Петля дорог

22
18
20
22
24
26
28
30

Ей захотелось спрятаться. Хоть на дно ручья; с трудом поднявшись, она побрела вниз, к воде. Она так тщательно уничтожила следы толченого стекла на камне… Она так долго смывала с себя запах духов… Бедный парфюмер. И на дне сознания — маленькое колючее сожаление: со смертью того не повторится больше танец цветных мотыльков перед глазами. То подаренное жгучим жалом забвение, то совершенно счастливое состояние, которого в обыкновенной жизни не бывает. Или почти не бывает; Игар. Алтарь…

— …странно идешь. Не заболела?

Она через силу улыбнулась. Невозмутимость, доброжелательная невозмутимость; она подняла глаза, оглядывая кроны над головой:

— Я… Все хорошо. Можно… поговорить?..

Она сама не знала, зачем ей это понадобилось. Та, отравительница из страшной сказки, обязательно заводила беседу с уже отравленной жертвой и наблюдала, высматривала, как бледнеют постепенно щеки, как срывается голос, как в глазах появляются ужас и осознание смерти… А перед этим было полчаса милой беседы…
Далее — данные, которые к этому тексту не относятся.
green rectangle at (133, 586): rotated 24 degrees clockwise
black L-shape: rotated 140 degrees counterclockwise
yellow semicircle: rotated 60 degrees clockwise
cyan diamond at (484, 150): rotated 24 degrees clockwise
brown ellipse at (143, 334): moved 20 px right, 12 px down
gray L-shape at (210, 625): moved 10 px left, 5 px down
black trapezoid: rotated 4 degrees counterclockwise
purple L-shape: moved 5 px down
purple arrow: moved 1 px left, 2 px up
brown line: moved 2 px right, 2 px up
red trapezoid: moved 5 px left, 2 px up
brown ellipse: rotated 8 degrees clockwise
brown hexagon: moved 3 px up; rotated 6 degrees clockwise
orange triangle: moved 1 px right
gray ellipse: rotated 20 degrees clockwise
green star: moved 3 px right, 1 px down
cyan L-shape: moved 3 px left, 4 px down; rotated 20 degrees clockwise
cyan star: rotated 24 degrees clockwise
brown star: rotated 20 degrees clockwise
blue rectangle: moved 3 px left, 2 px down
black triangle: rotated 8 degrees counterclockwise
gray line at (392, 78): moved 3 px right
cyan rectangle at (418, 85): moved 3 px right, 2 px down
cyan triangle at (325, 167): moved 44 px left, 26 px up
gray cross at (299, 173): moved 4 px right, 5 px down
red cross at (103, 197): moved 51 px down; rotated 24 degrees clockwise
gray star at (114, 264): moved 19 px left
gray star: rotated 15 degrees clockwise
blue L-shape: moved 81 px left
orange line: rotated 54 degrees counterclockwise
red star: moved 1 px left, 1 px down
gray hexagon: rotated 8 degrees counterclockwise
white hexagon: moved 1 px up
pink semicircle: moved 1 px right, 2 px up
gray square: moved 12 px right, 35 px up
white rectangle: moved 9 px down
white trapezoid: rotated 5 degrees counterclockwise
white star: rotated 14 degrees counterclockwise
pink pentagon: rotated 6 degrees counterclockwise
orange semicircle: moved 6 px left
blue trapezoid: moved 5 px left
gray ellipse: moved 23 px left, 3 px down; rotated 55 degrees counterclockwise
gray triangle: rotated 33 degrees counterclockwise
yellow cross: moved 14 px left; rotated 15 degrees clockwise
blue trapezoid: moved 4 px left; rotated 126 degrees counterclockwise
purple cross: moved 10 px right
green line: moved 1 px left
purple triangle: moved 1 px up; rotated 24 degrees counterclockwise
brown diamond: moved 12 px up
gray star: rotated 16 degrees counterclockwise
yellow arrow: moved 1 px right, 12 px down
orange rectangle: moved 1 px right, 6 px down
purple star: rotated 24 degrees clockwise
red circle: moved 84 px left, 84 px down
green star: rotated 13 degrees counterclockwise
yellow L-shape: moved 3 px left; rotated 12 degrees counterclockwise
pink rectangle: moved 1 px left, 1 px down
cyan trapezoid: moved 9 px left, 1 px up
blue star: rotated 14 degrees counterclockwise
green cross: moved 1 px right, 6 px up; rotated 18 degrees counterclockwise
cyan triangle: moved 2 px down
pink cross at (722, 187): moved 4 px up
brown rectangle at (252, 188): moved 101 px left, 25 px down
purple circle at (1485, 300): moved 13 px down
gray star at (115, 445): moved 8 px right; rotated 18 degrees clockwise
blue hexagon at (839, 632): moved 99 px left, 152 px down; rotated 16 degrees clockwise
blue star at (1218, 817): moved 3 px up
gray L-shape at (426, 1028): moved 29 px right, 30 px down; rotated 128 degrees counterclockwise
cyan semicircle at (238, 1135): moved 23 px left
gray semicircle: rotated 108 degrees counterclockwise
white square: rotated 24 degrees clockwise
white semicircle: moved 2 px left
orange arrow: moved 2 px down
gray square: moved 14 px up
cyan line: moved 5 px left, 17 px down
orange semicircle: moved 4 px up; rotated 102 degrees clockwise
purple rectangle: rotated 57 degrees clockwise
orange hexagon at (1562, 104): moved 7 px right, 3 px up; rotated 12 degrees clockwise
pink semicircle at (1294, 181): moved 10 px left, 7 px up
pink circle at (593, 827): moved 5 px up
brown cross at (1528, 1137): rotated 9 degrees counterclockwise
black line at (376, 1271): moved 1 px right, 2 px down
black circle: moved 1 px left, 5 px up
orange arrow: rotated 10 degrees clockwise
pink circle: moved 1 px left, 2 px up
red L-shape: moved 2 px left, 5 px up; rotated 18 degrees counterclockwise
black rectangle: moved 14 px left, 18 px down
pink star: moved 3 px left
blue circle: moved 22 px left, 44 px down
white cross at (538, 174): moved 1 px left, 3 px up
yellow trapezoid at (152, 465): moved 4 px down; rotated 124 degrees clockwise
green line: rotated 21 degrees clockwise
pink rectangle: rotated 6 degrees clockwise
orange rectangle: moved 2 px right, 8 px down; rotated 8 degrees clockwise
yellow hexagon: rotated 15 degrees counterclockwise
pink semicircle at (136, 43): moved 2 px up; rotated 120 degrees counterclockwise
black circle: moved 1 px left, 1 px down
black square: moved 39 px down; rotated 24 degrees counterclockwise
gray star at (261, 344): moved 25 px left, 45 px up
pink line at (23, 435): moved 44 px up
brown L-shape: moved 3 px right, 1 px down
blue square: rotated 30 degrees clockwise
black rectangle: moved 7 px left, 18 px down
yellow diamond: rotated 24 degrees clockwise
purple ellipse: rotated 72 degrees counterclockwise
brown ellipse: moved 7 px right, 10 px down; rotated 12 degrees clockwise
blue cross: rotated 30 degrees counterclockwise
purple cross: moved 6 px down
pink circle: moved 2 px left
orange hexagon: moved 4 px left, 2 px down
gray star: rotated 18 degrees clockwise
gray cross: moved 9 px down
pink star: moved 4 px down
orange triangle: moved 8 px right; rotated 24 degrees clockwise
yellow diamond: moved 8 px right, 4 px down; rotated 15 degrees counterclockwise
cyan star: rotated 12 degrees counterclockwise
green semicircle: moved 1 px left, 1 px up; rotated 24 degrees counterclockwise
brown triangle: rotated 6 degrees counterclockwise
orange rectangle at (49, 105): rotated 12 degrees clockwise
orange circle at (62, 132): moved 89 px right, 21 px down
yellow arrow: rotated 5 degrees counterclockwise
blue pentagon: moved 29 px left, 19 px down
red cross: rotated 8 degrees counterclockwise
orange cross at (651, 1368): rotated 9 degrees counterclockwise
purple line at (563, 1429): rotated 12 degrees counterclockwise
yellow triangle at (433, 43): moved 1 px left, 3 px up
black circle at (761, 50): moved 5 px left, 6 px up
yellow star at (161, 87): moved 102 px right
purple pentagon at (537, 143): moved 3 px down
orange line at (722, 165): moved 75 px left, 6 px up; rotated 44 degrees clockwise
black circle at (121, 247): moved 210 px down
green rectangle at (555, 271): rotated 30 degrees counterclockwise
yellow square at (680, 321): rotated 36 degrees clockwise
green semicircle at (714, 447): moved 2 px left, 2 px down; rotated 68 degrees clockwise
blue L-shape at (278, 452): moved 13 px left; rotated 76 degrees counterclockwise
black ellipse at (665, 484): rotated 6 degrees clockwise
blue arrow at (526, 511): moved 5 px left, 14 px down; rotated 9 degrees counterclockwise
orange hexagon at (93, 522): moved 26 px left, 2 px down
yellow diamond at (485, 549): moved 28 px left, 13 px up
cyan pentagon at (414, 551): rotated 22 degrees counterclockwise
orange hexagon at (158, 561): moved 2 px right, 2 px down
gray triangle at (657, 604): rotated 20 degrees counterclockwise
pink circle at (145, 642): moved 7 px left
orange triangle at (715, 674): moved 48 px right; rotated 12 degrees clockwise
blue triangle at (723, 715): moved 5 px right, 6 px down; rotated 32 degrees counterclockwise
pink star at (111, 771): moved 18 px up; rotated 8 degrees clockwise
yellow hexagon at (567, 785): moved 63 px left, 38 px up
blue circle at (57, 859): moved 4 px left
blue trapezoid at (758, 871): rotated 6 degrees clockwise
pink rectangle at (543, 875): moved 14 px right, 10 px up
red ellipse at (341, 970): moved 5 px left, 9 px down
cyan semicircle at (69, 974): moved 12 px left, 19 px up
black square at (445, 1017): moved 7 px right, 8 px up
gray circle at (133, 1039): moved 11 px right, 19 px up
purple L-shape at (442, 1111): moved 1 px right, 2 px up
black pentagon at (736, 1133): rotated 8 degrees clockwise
— О чем? О бродячих менестрелях?

Он не настроен на любезности. Он хочет ее отпугнуть; подавив содрогание, Илаза улыбнулась:

— О… скрутах. Я не знаю, кто это такие, и потому я…

За ее спиной звонко щелкнул сучок. Она вздрогнула, но не обернулась.

— О скрутах мы говорить не будем.

Ей померещилось, или его голос действительно чуть изменился? Отчего — от запретного вопроса? Или толченое стекло?..

— Не будем, — согласилась она сразу же и с готовностью. — Но… тогда о… пауках?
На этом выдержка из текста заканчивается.